** START OF TEXT PROVIDED **
Rallying for local fracking regulations

Matthew Merchant

With signs raised high and voices echoing, anti-fracking demonstrators rallied and marched from the streets of downtown Kent to Kent State’s campus Saturday to raise awareness for Issue 21, a proposed anti-fracking law on the Nov. 4 ballot.

As part of the Global Frackdown, an international day of advocacy aimed at raising awareness of local fracking operations of oil and gas companies, the Kent Environmental Rights Group rallied, marched and painted the rock on front campus. Other events in Ohio included rallies locally in Lakewood and Ashtabula county, and globally in London, Paris, Madrid and other major cities.

“How much longer are you, the resident of Kent, willing to wait? How much environmental harm and destruction of the community you love are you willing to sit back and watch and allow?” said Tish O’Dell, the Ohio community organizer for the Pennsylvania-based Community Environmental Legal Defense Fund. “Is this easy? No, and you’re finding that out. Will there be a price to pay for saving the world, for saving Kent? Absolutely.”

CELDF has been supporting KERG since April when the local advocacy group was formed. KERG recently proposed an amendment to the City of Kent Charter that would ban hydraulic fracturing, or fracking, within city limits. The proposed amendment is on the Nov. 4 ballot as Issue 21.
** END OF TEXT PROVIDED **
■ WHAT YOU NEED TO DO ■
- a) Please retype the Kent fracking rally article from "CELDF has been" down to "as Issue 21.".
- b) According to the Kent fracking rally article, which organization has been supporting KERG since April?
- c) Write what comes next in the Kent fracking rally article, starting after its final sentence.
The records have no connection to the Kent fracking rally article.
** START OF SUPPLIED DATA **
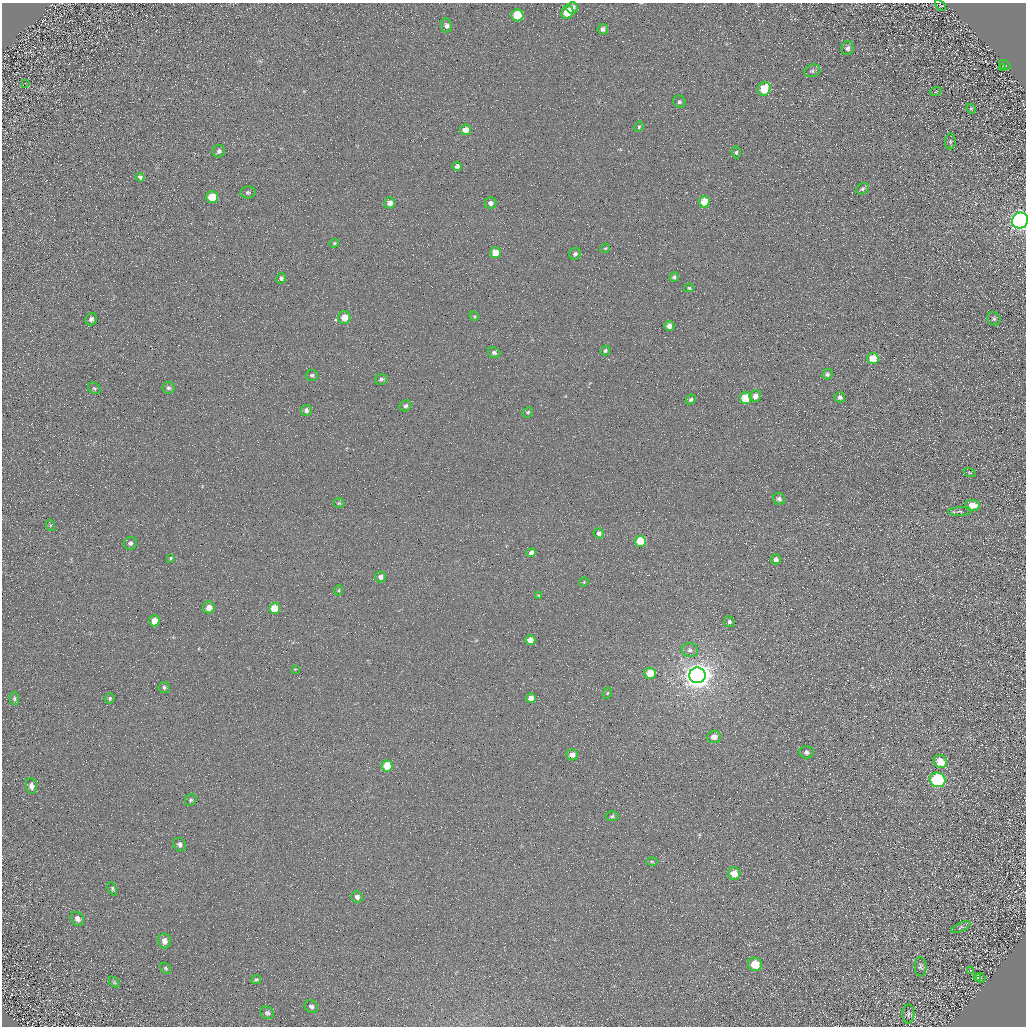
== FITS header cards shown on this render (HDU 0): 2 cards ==
NAXIS1  =                 1024 / Required FITS header
NAXIS2  =                 1024 / Required FITS header

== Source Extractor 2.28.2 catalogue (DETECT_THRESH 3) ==
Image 1024 x 1024 px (HDU 0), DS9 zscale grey, 1 PNG px = 1 image px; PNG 1028 x 1028 px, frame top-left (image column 1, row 1024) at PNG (2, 3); each listed source drawn as its Kron ellipse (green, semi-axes under 4 px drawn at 4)
Background 4.86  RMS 8.7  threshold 26.2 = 3 sigma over >= 5 px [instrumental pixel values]
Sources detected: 114; all 114 listed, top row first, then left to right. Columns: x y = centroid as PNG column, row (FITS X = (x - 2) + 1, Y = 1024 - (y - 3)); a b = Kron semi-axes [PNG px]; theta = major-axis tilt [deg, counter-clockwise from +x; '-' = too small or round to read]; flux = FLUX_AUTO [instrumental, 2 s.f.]
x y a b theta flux
940 5 6 2 -43 560
572 8 6 5 - 2900
567 12 7 6 - 14000
517 15 6 6 - 19000
446 26 7 5 -83 1800
603 29 5 5 - 1800
847 48 7 6 - 2000
1005 65 6 2 -35 590
1003 67 4 2 - 430
812 71 8 6 19 1600
25 83 3 2 - 220
764 89 7 6 - 16000
936 91 6 3 21 460
679 102 6 6 - 1300
971 109 5 4 - 780
639 127 5 4 - 880
466 130 5 5 - 4800
950 142 8 5 84 1000
219 151 6 6 - 1600
736 152 6 4 -81 960
457 166 5 4 - 2600
140 177 4 4 - 1200
862 189 7 5 33 1400
248 192 8 6 8 1300
212 197 6 5 - 12000
705 202 5 5 - 16000
390 203 5 5 - 4300
490 203 6 5 - 2800
1020 221 8 7 - 350000
334 243 5 4 - 660
605 248 5 4 - 650
496 253 5 5 - 11000
575 254 6 5 - 1800
674 277 5 4 - 1100
281 278 5 5 - 1700
689 288 5 4 - 770
474 316 5 4 - 740
344 318 6 6 - 7700
91 319 6 5 - 1800
994 319 7 6 - 1300
669 326 5 5 - 3500
605 351 5 4 - 1000
494 353 6 5 - 1600
873 358 6 5 - 11000
827 374 5 5 - 1300
312 375 6 5 - 1200
381 379 6 5 - 1400
94 388 7 5 -36 900
168 388 6 6 - 1300
755 396 6 5 - 3200
840 397 5 5 - 1800
746 398 6 6 - 22000
691 399 5 4 - 1200
405 406 6 5 - 1600
306 410 5 5 - 1700
528 412 5 4 - 980
969 473 6 3 -19 430
779 499 6 5 - 2100
339 503 5 4 - 810
972 505 7 6 - 7900
960 511 11 4 2 1400
50 525 6 4 -72 690
599 533 5 5 - 2000
640 541 5 5 - 18000
130 543 7 6 - 1700
531 553 4 4 - 2600
170 558 4 3 - 590
776 559 5 5 - 1700
380 577 5 5 - 2200
584 582 5 4 - 570
339 590 5 3 - 610
538 595 4 2 - 460
209 607 6 6 - 5100
275 608 5 5 - 14000
154 621 5 5 - 6900
729 622 5 5 - 1300
530 640 5 5 - 5500
690 650 8 7 - 2300
295 669 4 3 - 470
650 673 6 5 - 11000
697 675 8 8 - 900000
164 687 6 5 - 1300
607 693 6 4 61 740
110 698 5 4 - 950
531 698 5 4 - 3700
14 699 6 4 -87 950
714 737 7 6 - 3800
806 752 7 6 - 1600
572 755 6 5 - 4500
940 761 7 6 - 8600
387 766 5 5 - 12000
938 780 8 7 - 76000
31 786 8 5 -82 3000
191 800 6 5 - 1000
612 816 6 5 - 1200
180 845 7 6 - 2200
652 861 6 4 0 650
734 874 6 6 - 7300
112 889 7 4 -65 990
357 897 6 5 - 2100
77 919 7 6 - 2800
961 927 10 4 24 1400
164 941 7 6 - 3200
755 964 7 6 - 12000
921 967 10 6 -87 1600
166 968 6 5 - 910
971 970 3 2 - 410
978 977 3 2 - 330
981 978 5 4 - 720
256 980 5 3 - 1000
114 982 6 4 -46 780
311 1007 7 6 - 1800
267 1013 7 6 - 1400
908 1014 9 6 88 1500
At the frame edge (FLAGS 8, measured only in part): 1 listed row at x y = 1020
** END OF SUPPLIED DATA **
■ ANSWERS FOR THIS EXERCISE ■
- a)
CELDF has been supporting KERG since April when the local advocacy group was formed. KERG recently proposed an amendment to the City of Kent Charter that would ban hydraulic fracturing, or fracking, within city limits. The proposed amendment is on the Nov. 4 ballot as Issue 21.

- b) The Community Environmental Legal Defense Fund (CELDF)

- c)
“(KERG) is as grassroots as it gets,” said Lee Brooker, a member of the group. “The industry is obviously well-monied, and we really need donations.”

The protest march and rally, held in the gazebo area in Kent next to the Pufferbelly restaurant, was intended both to raise awareness for the ballot issue and to raise money for the sponsor organizations. Representatives from KERG, Food and Water Watch, Concerned Citizens Ohio and other anti-fracking and environmental rights groups collected donations, passed out muffins and cookies to passers-by, and handed out fliers–often while holding picket signs or poster boards.

O’Dell was just one of four speakers at the event. Gwen Fischer of Concerned Citizens Ohio, Ron Prosek of the Northeast Ohio Gas Accountability Project and Ted Voneida of the Kent Environmental Council also presented information on fracking or spoke from personal experience.

“The people of Kent have a rendezvous with destiny, for you are helping to write a new history for our country and for the world by keeping faith with each other and with the generations yet to come,” Prosek said, paraphrasing a quote from Franklin D. Roosevelt. “And you are doing this in the face of the most powerful and rapacious industry this country and the world have ever known-the extreme hydrocarbon extractionists.”

Kent is among many other cities in Ohio working to pass similar bills of rights that would ban fracking. Community action and not state action, Prosek said, is the only effective way to regulate the gas industry on a local level.

“What we need now is not climate change, but system change,” he said. “By seeking to establish a community bill of rights, you are helping to make that change–change to a system in which the people in their communities are sovereign and fully control the industries and resources in their midst in such a way as to ensure the health and safety of their residents.”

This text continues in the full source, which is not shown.